The "where" we use it is anywhere that knowing about which patterns show up in sequence of numbers might be more convenient than looking at the original sequence.

There are other nice properties, too. There's a mathematical operation called convolution that's very useful in domains operating with sequences of numbers (machine learning, control systems, audio and image processing, etc). It happens that convolution in the original signal's domain is equivalent to multiplication in the fourier domain. Why that's useful is that convolution is an O(N^2) algorithm but we can compute the Fourier transform in O(nlogn) complexity (**) and multiplication is constant. We can even do things like deconvolution (taking an output signal that we know was convolved with something else) and extract one of the inputs.

Another nice property of the Fourier transform is that most sequences of numbers do not have lots of energy (meaning magnitude) in "high frequency" (meaning fastly repeating patterns in the original domain). The FT of a sequence of numbers will naturally compact most of the information of the sequence into few places. We can exploit this for lossy compression (***).

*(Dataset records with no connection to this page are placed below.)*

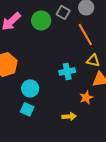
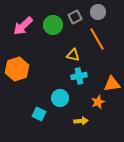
gray square: (63, 12) -> (75, 17), turned 32
yellow triangle: (93, 60) -> (73, 55), moved
cyan circle: (30, 88) -> (60, 98), moved

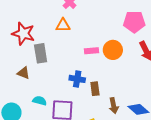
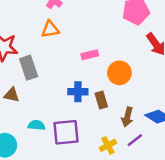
orange circle: (113, 50) -> (119, 73), moved
brown arrow: (114, 106) -> (127, 117), turned 35

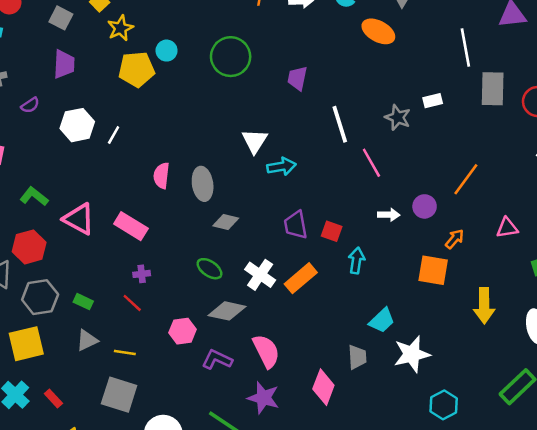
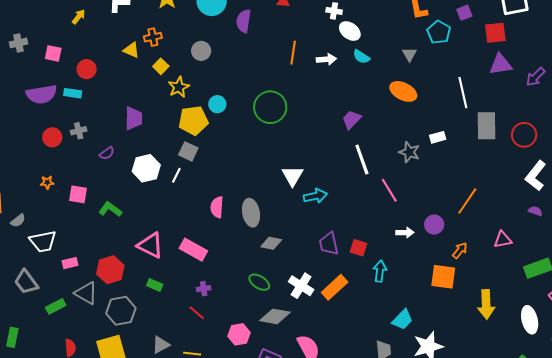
gray square: (61, 18) -> (188, 151), moved
orange ellipse: (378, 31) -> (403, 91), moved
purple trapezoid: (297, 78) -> (352, 120), moved, turned 35
green L-shape: (34, 196) -> (110, 209), moved
green rectangle: (83, 302) -> (155, 285), moved

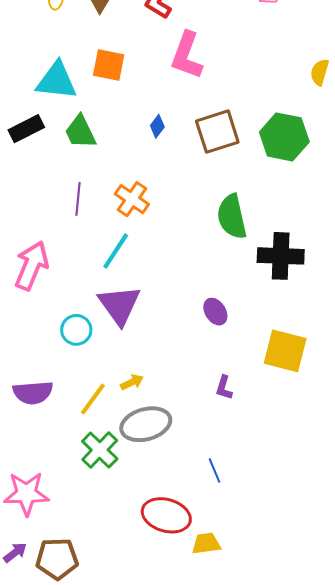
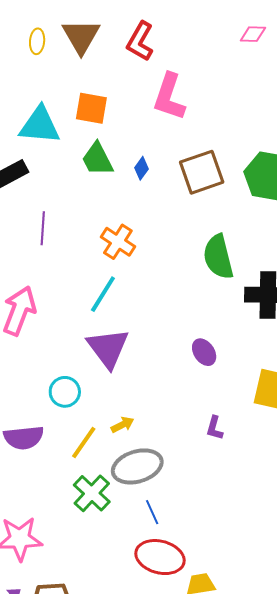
green trapezoid: (80, 132) -> (97, 159), moved
purple line: (78, 199) -> (43, 228), moved
cyan circle: (76, 330) -> (65, 392), moved
blue line: (215, 471) -> (152, 512), moved

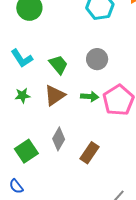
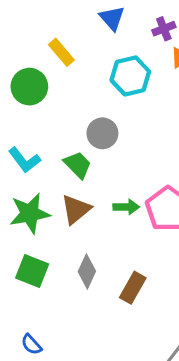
gray circle: (97, 59) -> (102, 133), moved
green star: (22, 95) -> (30, 213), size x1.8
green square: (26, 151) -> (32, 271), moved, turned -30

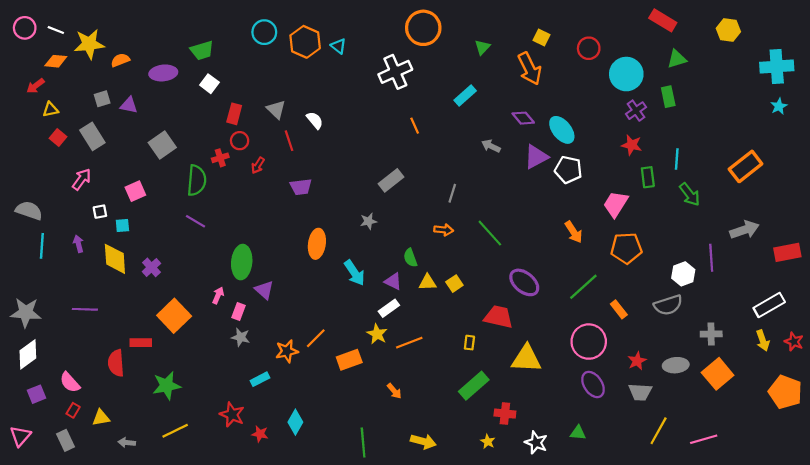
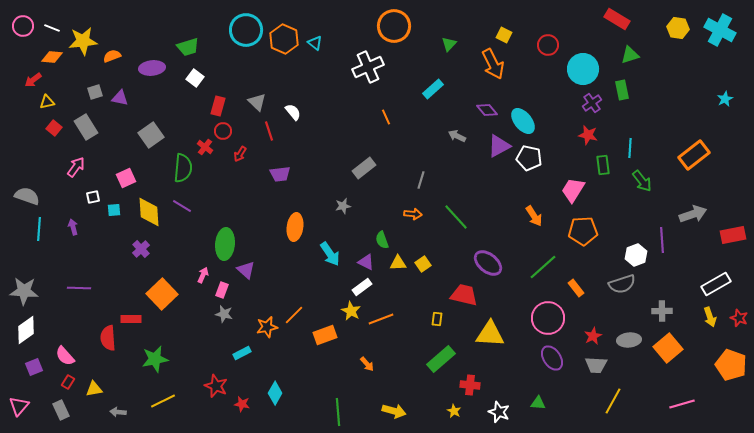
cyan circle: (264, 32) -> (246, 30), size x1.4
cyan cross: (777, 67) -> (720, 30), moved, turned 32
red cross: (220, 158) -> (205, 147), turned -35
yellow diamond: (115, 259) -> (149, 212), moved
pink line: (704, 439) -> (682, 404), moved

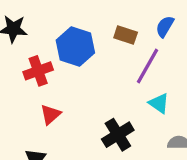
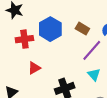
red triangle: (51, 115) -> (34, 68), moved

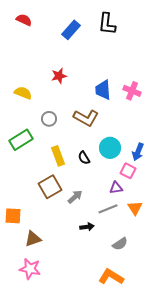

Ultimately, it's a way of taking information that is hard to grok and transforming it to a domain that's more meaningful and operations/analysis are easier. Both for humans and machines.

* And it works on continuous functions too, but let's not get into that

** Technically this is a variant called "circular" convolution

*** The FT is not the most convenient tool for this job, so very closely related transforms like the DCT can be used, which have the same computational advantages of the FT.